As evident from above discussions, SCN is a formal notice issued by the authority, to a person/entity, requiring the recipient to explain or justify a particular act or omission that is apparently in violation of the provisions. The SCN neither imposes any penalty upon the person/entity nor itself amounts to any action being taken against the such person/entity. Instead, it is a preliminary step taken before any action is taken or any proceedings are initiated against the person/entity and gives an opportunity to show cause as to why an action should not be taken. Hence, receipt of a show cause is not an instance of “action taken”; instead, it is the first step to be undertaken for initiating/ holding an inquiry and determining the action to be taken.

Concluding remarks

The scope of item 19 is quite limited, but that of item 20 seems quite wide. Both the clauses are put under “deemed material” provisions – therefore, if any action is clearly falling within the list given in item 20, the magnitude of the fine/penalty does not matter. Also, actions referred in both the clauses are required to be disclosed along with their impact on financial, operational or other activities of the listed entity, irrespective of the amount involved in and magnitude of such actions.

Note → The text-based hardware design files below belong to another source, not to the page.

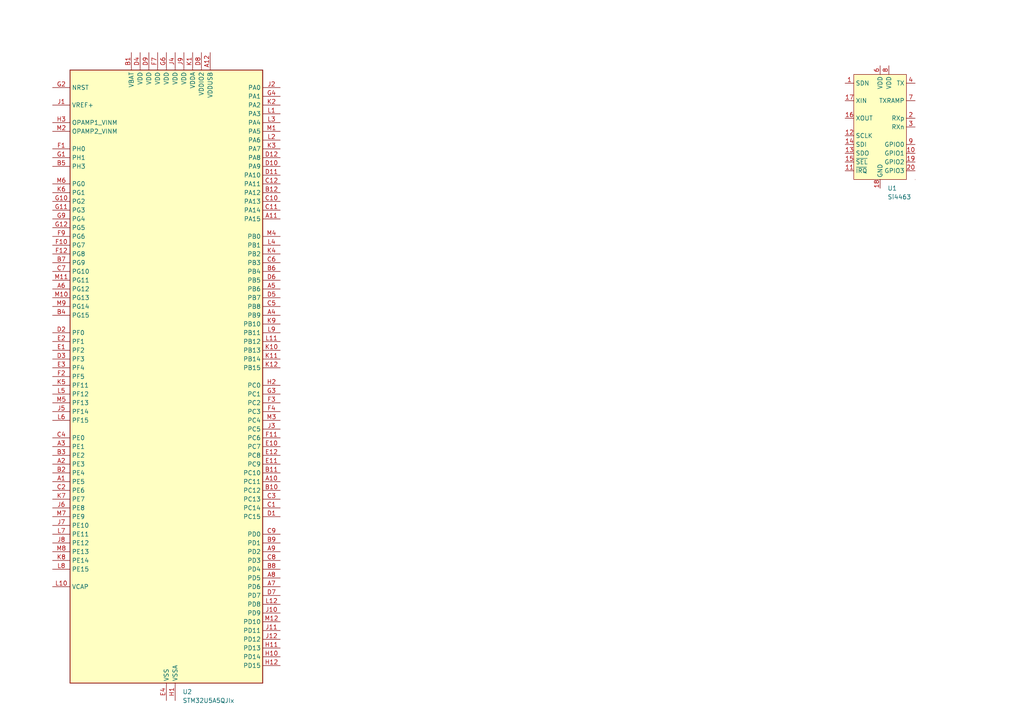
<source format=kicad_sch>
(kicad_sch
	(version 20250114)
	(generator "eeschema")
	(generator_version "9.0")
	(uuid "0f8c4546-fe83-48ba-bceb-d590a2a5b006")
	(paper "A4")
	
	(symbol
		(lib_id "RF:Si4463")
		(at 255.27 36.83 0)
		(unit 1)
		(exclude_from_sim no)
		(in_bom yes)
		(on_board yes)
		(dnp no)
		(fields_autoplaced yes)
		(uuid "5738e86a-90db-40a2-aabd-b66eb5307984")
		(property "Reference" "U1"
			(at 257.4133 54.61 0)
			(effects
				(font
					(size 1.27 1.27)
				)
				(justify left)
			)
		)
		(property "Value" "Si4463"
			(at 257.4133 57.15 0)
			(effects
				(font
					(size 1.27 1.27)
				)
				(justify left)
			)
		)
		(property "Footprint" "Package_DFN_QFN:QFN-20-1EP_4x4mm_P0.5mm_EP2.6x2.6mm_ThermalVias"
			(at 255.27 6.35 0)
			(effects
				(font
					(size 1.27 1.27)
				)
				(hide yes)
			)
		)
		(property "Datasheet" "https://www.silabs.com/documents/public/data-sheets/Si4464-63-61-60.pdf"
			(at 247.65 39.37 0)
			(effects
				(font
					(size 1.27 1.27)
				)
				(hide yes)
			)
		)
		(property "Description" "High-Performance, Low-Current Sub-GHz Transceiver, +20dBm, Major bands 142-1050 MHz, QFN-20"
			(at 255.27 36.83 0)
			(effects
				(font
					(size 1.27 1.27)
				)
				(hide yes)
			)
		)
		(pin "14"
			(uuid "733b0138-9153-4e24-9b18-202b8b864646")
		)
		(pin "3"
			(uuid "d705134e-793a-4795-86ad-d8124952b199")
		)
		(pin "15"
			(uuid "792b0277-0151-43fe-8b8c-667ff6fff961")
		)
		(pin "1"
			(uuid "a6fe0dce-d294-4e45-b428-458adb4de759")
		)
		(pin "17"
			(uuid "587730a0-c441-4751-af5e-2f5cdaacef78")
		)
		(pin "16"
			(uuid "a103f004-0a16-45cb-be3f-d429888f0205")
		)
		(pin "13"
			(uuid "b7e4470f-ee59-4c6d-93a9-8255cc200c6b")
		)
		(pin "11"
			(uuid "f5c9d3ae-9d59-4753-80a3-4eea9a16ee16")
		)
		(pin "6"
			(uuid "3f04f709-716b-494f-8e56-955c9e05d40e")
		)
		(pin "18"
			(uuid "4943ede8-3fdf-43db-8247-2b5040f2aeed")
		)
		(pin "21"
			(uuid "a9e230b3-0a42-42ec-ba6f-86e26065e6ab")
		)
		(pin "5"
			(uuid "f4895c21-587d-4415-bf9f-a161fcbcc86f")
		)
		(pin "8"
			(uuid "f1d310b9-5fce-4264-8f63-c08b57182655")
		)
		(pin "7"
			(uuid "4ac20d5a-2a4b-4765-9a9d-01117a560729")
		)
		(pin "12"
			(uuid "d3d95deb-446c-4c04-b4d1-abf791a23f78")
		)
		(pin "4"
			(uuid "d6e10ee6-cf99-4bab-a210-731132583be4")
		)
		(pin "2"
			(uuid "e09c0c9a-5eb8-4ca6-ae5a-0c3f260780b3")
		)
		(pin "9"
			(uuid "0330cffb-de7f-439f-a9ee-cb7e74f5691c")
		)
		(pin "10"
			(uuid "2f5fefb5-e274-4990-a59a-c3af06b73654")
		)
		(pin "19"
			(uuid "3e159b0f-d5cf-45a9-a5c8-83b7e1a34337")
		)
		(pin "20"
			(uuid "202157b8-7883-4bef-9f19-011fc5ae8f26")
		)
		(instances
			(project ""
				(path "/0f8c4546-fe83-48ba-bceb-d590a2a5b006"
					(reference "U1")
					(unit 1)
				)
			)
		)
	)
	(symbol
		(lib_id "MCU_ST_STM32U5:STM32U5A5QJIx")
		(at 48.26 109.22 0)
		(unit 1)
		(exclude_from_sim no)
		(in_bom yes)
		(on_board yes)
		(dnp no)
		(fields_autoplaced yes)
		(uuid "dab7f411-607f-4588-b0a3-90e4bfb864d0")
		(property "Reference" "U2"
			(at 52.9433 200.66 0)
			(effects
				(font
					(size 1.27 1.27)
				)
				(justify left)
			)
		)
		(property "Value" "STM32U5A5QJIx"
			(at 52.9433 203.2 0)
			(effects
				(font
					(size 1.27 1.27)
				)
				(justify left)
			)
		)
		(property "Footprint" "Package_BGA:UFBGA-132_7x7mm_Layout12x12_P0.5mm"
			(at 20.32 198.12 0)
			(effects
				(font
					(size 1.27 1.27)
				)
				(justify right)
				(hide yes)
			)
		)
		(property "Datasheet" "https://www.st.com/resource/en/datasheet/stm32u5a5qj.pdf"
			(at 48.26 109.22 0)
			(effects
				(font
					(size 1.27 1.27)
				)
				(hide yes)
			)
		)
		(property "Description" "STMicroelectronics Arm Cortex-M33 MCU, 4096KB flash, 2514KB RAM, 110 GPIO, UFBGA132"
			(at 48.26 109.22 0)
			(effects
				(font
					(size 1.27 1.27)
				)
				(hide yes)
			)
		)
		(pin "G2"
			(uuid "66c25249-d552-4ed5-b118-85cb139d676d")
		)
		(pin "J1"
			(uuid "dc54cd17-48d1-41f6-934f-1128179f0c04")
		)
		(pin "H3"
			(uuid "600a2cea-082d-4ee0-896c-06ec865d963c")
		)
		(pin "M6"
			(uuid "619d810c-d697-4de2-af12-f865f6ffa40b")
		)
		(pin "G12"
			(uuid "bd61cfe8-2e25-4d0a-a0cf-221ec5a09b7b")
		)
		(pin "D2"
			(uuid "c11d4de2-29f0-40d7-bf4b-7b720b414c2d")
		)
		(pin "M10"
			(uuid "2bbd2fb6-7007-4155-899f-43c06b4fce78")
		)
		(pin "F1"
			(uuid "9412ea92-3180-4fe1-b896-b755d2d70e55")
		)
		(pin "G1"
			(uuid "4adba2eb-d68f-43a1-b571-e61af27bbd9f")
		)
		(pin "B5"
			(uuid "c3d5cbb6-6e4e-4eda-bb4e-84b3529bac70")
		)
		(pin "K6"
			(uuid "dd3d539b-b4c1-4615-afc0-b6e44c2752de")
		)
		(pin "G11"
			(uuid "1f6b1679-7f7b-4d2b-9257-8ce3357d3ab0")
		)
		(pin "M2"
			(uuid "2b6c9804-0f55-4ee2-840b-9120eecd65a5")
		)
		(pin "F9"
			(uuid "e54536bb-eecc-4d94-b46a-42f19b00bfd6")
		)
		(pin "F10"
			(uuid "664db185-2521-4380-b6b9-e99dbae79b1b")
		)
		(pin "B7"
			(uuid "9d681cdc-3826-4607-896f-675badd60cf6")
		)
		(pin "G9"
			(uuid "de1c59df-b834-46f6-bbc0-071d14ea0202")
		)
		(pin "F12"
			(uuid "cdf73377-da61-4cfe-b52c-026202d74568")
		)
		(pin "G10"
			(uuid "2f995aad-734a-4a77-8101-bbc46010be4c")
		)
		(pin "M11"
			(uuid "a0226b33-fab3-43bb-822a-0c38dd87f9b0")
		)
		(pin "A6"
			(uuid "fa1d78c8-7468-48c1-9517-6874ee5c3906")
		)
		(pin "M9"
			(uuid "929ebb25-5832-4190-b8e5-10ef7aed3ff2")
		)
		(pin "E1"
			(uuid "220414f2-aa54-46e2-a75b-a43cdedb4f13")
		)
		(pin "C7"
			(uuid "c930a198-dc0c-4eaf-b5b3-d6f99c745689")
		)
		(pin "B4"
			(uuid "c6ac7190-25d4-4b89-8921-e118ee39e884")
		)
		(pin "D3"
			(uuid "cfae7f22-a523-4998-aa0c-abd59d93bdec")
		)
		(pin "F2"
			(uuid "b69ca0d7-3262-4418-8cc6-e73f6111b2d2")
		)
		(pin "E2"
			(uuid "19067fea-b864-466b-a356-dd206b829d80")
		)
		(pin "K5"
			(uuid "f6111fd8-8c89-4432-a96b-135488340410")
		)
		(pin "L5"
			(uuid "2447559b-5ba2-4729-89b9-e699ffa4f266")
		)
		(pin "M5"
			(uuid "27eb3d8c-9cbf-4bd1-bd56-ed784b639d56")
		)
		(pin "J5"
			(uuid "488617d7-5025-48dd-97df-8fca3e66e7e3")
		)
		(pin "C4"
			(uuid "8f8034a0-338c-4c4c-ad47-d2d9c2ae79a3")
		)
		(pin "L6"
			(uuid "490cdb49-d332-490a-9ca6-4c3d4df5aa11")
		)
		(pin "E3"
			(uuid "4f215508-972c-481a-8448-c2226c8f9121")
		)
		(pin "A3"
			(uuid "203fd5f8-a45c-432d-b8d6-259f12374c1b")
		)
		(pin "B3"
			(uuid "8050fdd2-edba-4e9a-9be2-b31bb1ecc8d1")
		)
		(pin "L10"
			(uuid "e76ca499-d5e2-4b56-b646-b16186251abb")
		)
		(pin "H9"
			(uuid "bba182e6-7756-48f0-87eb-9084eeaaa597")
		)
		(pin "C12"
			(uuid "52f0999c-0fae-4892-a657-3e6ea7144c59")
		)
		(pin "J8"
			(uuid "e70607c1-4cc2-4a5f-a6c2-5397e9de68db")
		)
		(pin "D8"
			(uuid "3ee30fea-fa8e-4411-92ad-08340e0381ae")
		)
		(pin "B6"
			(uuid "be219f30-ea28-4b49-9a93-ee0dc3a38301")
		)
		(pin "C5"
			(uuid "e6767088-5736-4702-adf8-0205007b7f18")
		)
		(pin "C6"
			(uuid "7625de0b-ed97-40ec-9b44-5ba11ab86901")
		)
		(pin "A1"
			(uuid "12b52529-8a7d-48e5-b2a8-8f592d07db80")
		)
		(pin "E9"
			(uuid "dc4e97eb-dd27-45eb-8667-1c774e66eaa3")
		)
		(pin "F7"
			(uuid "b9ecfbc5-9e3e-4809-9408-c7ecc4214ce0")
		)
		(pin "J4"
			(uuid "a9352e1b-49e1-4933-84f6-7b57913aaac2")
		)
		(pin "A12"
			(uuid "5a6d9277-5f73-44b5-967c-2b67797ffb0b")
		)
		(pin "A11"
			(uuid "67ff1f36-6650-4622-b86e-be2453012eec")
		)
		(pin "M8"
			(uuid "19b1b5cf-a020-44f5-9db0-4f7a30891c93")
		)
		(pin "M4"
			(uuid "2a72ac39-4e71-4b04-a6c5-21e8374b9814")
		)
		(pin "F6"
			(uuid "04223130-5780-4b67-ba55-a38d09c0c87d")
		)
		(pin "D11"
			(uuid "6de348cd-50c7-484c-9da8-9835174b93c3")
		)
		(pin "L4"
			(uuid "d9afad3d-d6fb-454d-bea4-b185a8fb334f")
		)
		(pin "K7"
			(uuid "8a27420e-571f-42ac-8600-5a94af1ad5bf")
		)
		(pin "J9"
			(uuid "ca29ec13-80ef-43e1-916f-7619067ea8ac")
		)
		(pin "K4"
			(uuid "52c515b6-93a4-4adc-89f7-7518b1c173ce")
		)
		(pin "K1"
			(uuid "334fde94-c8e1-46ba-9e28-3480fe831412")
		)
		(pin "D6"
			(uuid "6119f43d-8b6a-40d3-85c7-80fdb0a37b5c")
		)
		(pin "E4"
			(uuid "de2b3d9f-e9b5-4912-9962-1f039fd92574")
		)
		(pin "G4"
			(uuid "568a729e-1d4d-46e2-9e0d-7ffe51eb4ab4")
		)
		(pin "C2"
			(uuid "3a491bf7-7e0d-411e-bfb8-8f11cd2c98a3")
		)
		(pin "J7"
			(uuid "6314c4b9-3ca3-4c19-9ecd-43a2ce4b459f")
		)
		(pin "L7"
			(uuid "c2ba95f1-36a8-426a-9bec-68eadf24726d")
		)
		(pin "L1"
			(uuid "d1c628b0-b766-474f-8608-1b195f963746")
		)
		(pin "L3"
			(uuid "f5fe1a96-ea6d-4511-86e3-65e675e8203e")
		)
		(pin "K3"
			(uuid "e556c500-a97d-4c57-87c6-0b6584e1c2e0")
		)
		(pin "A5"
			(uuid "c94e1140-11e2-4f17-bf6b-dd0ef699aa6d")
		)
		(pin "J6"
			(uuid "e8cb1ee8-87e0-4f51-bc55-e0bdd1d3a73e")
		)
		(pin "H4"
			(uuid "4ef81c55-6ed0-473c-863c-16d1d8b02c61")
		)
		(pin "L8"
			(uuid "a84af2ff-8844-4819-abe2-245b80020347")
		)
		(pin "D9"
			(uuid "48302959-5c02-49bb-9e20-0d6b430f397e")
		)
		(pin "K8"
			(uuid "1d272357-dadd-48a5-8726-e599c3254e3e")
		)
		(pin "A2"
			(uuid "3099d6f5-1d87-4fa8-976e-e150816d2e73")
		)
		(pin "D4"
			(uuid "71613dda-42c2-461e-8f16-f4d5c3eed794")
		)
		(pin "G6"
			(uuid "7df6cc44-473d-40ea-bb8e-b6296e50a9d1")
		)
		(pin "J2"
			(uuid "29721ff2-81f2-4025-a78a-abaef5c2dea4")
		)
		(pin "B2"
			(uuid "f35fb634-9461-4f9c-8342-835274ea57b7")
		)
		(pin "K2"
			(uuid "965ad4f5-e553-42dc-9153-b318007c9604")
		)
		(pin "L2"
			(uuid "7e1c2f90-06aa-48a4-bd7f-431c676e2b55")
		)
		(pin "D12"
			(uuid "96115612-36ea-4689-af31-e461aa866aa9")
		)
		(pin "M7"
			(uuid "c7f4c4dd-081c-41a8-924b-a0211eefae78")
		)
		(pin "H1"
			(uuid "369f0e2e-ddde-4d80-a69e-d618ae9b6828")
		)
		(pin "M1"
			(uuid "de10ea9e-963c-4558-b600-2aec6d3a5d07")
		)
		(pin "B1"
			(uuid "64e08bf5-596b-4955-adf2-a5af59519ce9")
		)
		(pin "G7"
			(uuid "db492b6b-01b8-48bb-959a-6b6ae6e1c7d0")
		)
		(pin "D10"
			(uuid "1ff3d5ee-fc51-4993-b328-36db5e423957")
		)
		(pin "C10"
			(uuid "55588ede-ea32-4861-bac3-78759d791b37")
		)
		(pin "B12"
			(uuid "f9e8e589-a62f-4385-a461-062a458bb61f")
		)
		(pin "C11"
			(uuid "255ac61a-d7cd-4e34-aad6-3991c0bdecf9")
		)
		(pin "D5"
			(uuid "16212fcc-93bc-4313-bf86-5bf91cf6a4a5")
		)
		(pin "A4"
			(uuid "1b6cc7e1-df9b-44d4-966a-96cbdb5f129c")
		)
		(pin "K9"
			(uuid "bd570543-b196-4353-9e2e-0a45468be0e8")
		)
		(pin "L11"
			(uuid "09cebef5-a9df-48ae-acd6-b824f863303b")
		)
		(pin "K10"
			(uuid "2a55b0aa-9fef-474b-883e-2632a420a4e4")
		)
		(pin "K11"
			(uuid "282e5e3b-f7a8-4280-8313-0912b755465d")
		)
		(pin "K12"
			(uuid "51d80d86-b5ba-4f07-9846-6c68b3a123cb")
		)
		(pin "L9"
			(uuid "8f191293-c046-49e6-b475-88927ba92bc3")
		)
		(pin "H2"
			(uuid "7831f923-d5cc-41ad-8f2b-b3c1cf988b5f")
		)
		(pin "E10"
			(uuid "97f8bfb5-77fb-417a-80eb-df7f7ea305b3")
		)
		(pin "D1"
			(uuid "e138cc63-7c50-4e50-840c-ce6009c3efa8")
		)
		(pin "C8"
			(uuid "5472fdf1-f0c6-4adb-b650-893a617d4007")
		)
		(pin "F3"
			(uuid "c5d6026c-bf8a-409a-a213-9e52c916654d")
		)
		(pin "B11"
			(uuid "1c07ae14-b337-4d41-af0f-1f9bbcb2a99d")
		)
		(pin "D7"
			(uuid "41bedd66-a493-4f4f-bd4c-dbc01ca81aa1")
		)
		(pin "M12"
			(uuid "a8b2ca33-d647-4f53-969c-046899c2d68a")
		)
		(pin "H10"
			(uuid "1cac03a5-640b-42a9-9ade-5d0300038682")
		)
		(pin "F4"
			(uuid "1004bd00-c565-4a4f-990d-c345c1f053d5")
		)
		(pin "G3"
			(uuid "faebd954-242b-44af-ab7f-90c05e184887")
		)
		(pin "B10"
			(uuid "866844bf-6f9d-4b62-8b9b-fae02cd9b4ca")
		)
		(pin "H12"
			(uuid "dcf3c6a5-919c-4eaa-98d6-c37ad6d2698e")
		)
		(pin "B9"
			(uuid "fc9c1e7c-a1d8-4e0a-a0da-b2d3f23d813a")
		)
		(pin "J11"
			(uuid "e26674e4-3241-417b-94b8-7f06f9953c0c")
		)
		(pin "F11"
			(uuid "c97740c0-b9a5-436a-9459-4dedc20cfcb2")
		)
		(pin "J3"
			(uuid "4a52dcf6-ae32-46b0-a536-dd6be63b6995")
		)
		(pin "J12"
			(uuid "1e61b952-ac78-458d-812a-e4d32dc55ada")
		)
		(pin "H11"
			(uuid "64c72cd9-b80f-4219-a36e-13bb8f383775")
		)
		(pin "A9"
			(uuid "42891ce5-7316-4429-b5c6-deee4d595105")
		)
		(pin "A7"
			(uuid "59717db2-fb67-4115-825d-2a92544a0669")
		)
		(pin "J10"
			(uuid "5ea2289a-8823-4f89-a1ee-afd9495594d9")
		)
		(pin "E12"
			(uuid "77492ce2-0990-4d9c-8988-3d07732c6950")
		)
		(pin "C1"
			(uuid "a96d9bca-fa09-4327-aeb4-9e5c16c1b4d6")
		)
		(pin "A8"
			(uuid "57647c11-c5cc-4cf6-a40d-d2f58a2d5c13")
		)
		(pin "L12"
			(uuid "10e9fd55-139e-4660-b523-192216dc6f4d")
		)
		(pin "C3"
			(uuid "7840d17f-4988-41b8-960d-b3fd0e57253a")
		)
		(pin "A10"
			(uuid "5b64bedb-6ba7-48a9-8e0f-d82268dd3810")
		)
		(pin "M3"
			(uuid "ad1a53a5-5df8-4a9a-9eba-63085735dca7")
		)
		(pin "E11"
			(uuid "f44f909d-10bd-4bba-a18e-fdefeb474fcb")
		)
		(pin "C9"
			(uuid "83607dd0-17fc-4c84-85ad-e96fddd5abf4")
		)
		(pin "B8"
			(uuid "c4fa94e1-f8b5-418c-ac6e-5e865bac1159")
		)
		(instances
			(project ""
				(path "/0f8c4546-fe83-48ba-bceb-d590a2a5b006"
					(reference "U2")
					(unit 1)
				)
			)
		)
	)
	(sheet_instances
		(path "/"
			(page "1")
		)
	)
	(embedded_fonts no)
)

</source>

The purpose behind the amendment was to ensure enhanced transparency and specify the extent of disclosures to be made to investors. However, disclosing all the information including trivial matters pertaining to clause 19 and 20 as deemed material events might lead to the significant disclosures losing their relevance due to abundance of information. Therefore, SEBI has to come up and draw the line in terms of magnitude, impact and extent of disclosures of regulatory actions under Reg. 30.


[1] There are several rulings on whether a stock exchange can be regarded as a “public authority”. Many of these rulings are in the context of Art 226 or similar provisions. See, for a Delhi High Court ruling that discusses earlier rulings on the matter as well: NSE vs Central Information Commission; https://indiankanoon.org/doc/38400934/

1 reply
  1. KC Jacob
    KC Jacob says:

    In this article it is stated that assessment order is not an order covered under 19 and 20 of schedule III part a para a. Is that correct?